▸ **EXCERPTED TEXT**
Abstract

Incidence of dementia increases exponentially with age; little is known about its risk factors in the ninth and 10th decades of life. We identified predictors of dementia with onset after age 85 years in a longitudinal population-based cohort. On the basis of annual assessments, incident cases of dementia were defined as those newly receiving Clinical Dementia Rating (CDR) ≥1. We used a machine learning method, Markov modeling with hybrid density-based and partition-based clustering, to identify variables associated with subsequent incident dementia. Of 1439 participants, 641 reached age 85 years during 10 years of follow-up and 45 of these became incident dementia cases. Using hybrid density-based and partition-based, among those aged 85+ years, probability of incident dementia was associated with worse self-rated health, more prescription drugs, subjective memory complaints, heart disease, cardiac arrhythmia, thyroid disease, arthritis, reported hypertension, higher systolic and diastolic blood pressure, and hearing impairment. In the subgroup aged 85 to 89 years, risk of dementia was also associated with depression symptoms, not currently smoking, and lacking confidantes. An atheoretical machine learning method revealed several factors associated with increased probability of dementia after age 85 years in a population-based cohort. If independently validated in other cohorts, these findings could help identify the oldest-old at the highest risk of dementia.

▸ **PROVIDED RECORDS**
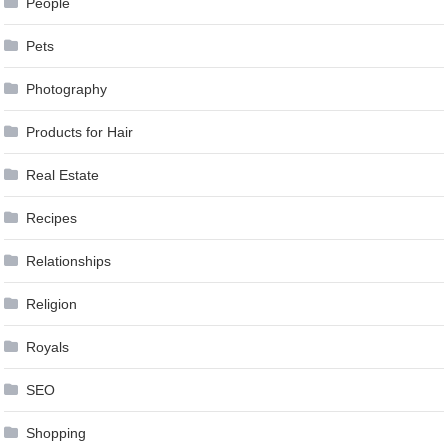
People
Pets
Photography
Products for Hair
Real Estate
Recipes
Relationships
Religion
Royals
SEO
Shopping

▸ **WHAT TO DO**
Answer these questions from the dementia abstract.
1. What rating defined an incident case of dementia?
2. Of the 1439 participants, how many reached age 85 years during follow-up?
3. Which additional factors were linked to dementia risk in the subgroup aged 85 to 89 years?

▸ **REPLY**
1. Newly receiving a Clinical Dementia Rating (CDR) of 1 or higher.
2. 641 participants.
3. Depression symptoms, not currently smoking, and lacking confidantes.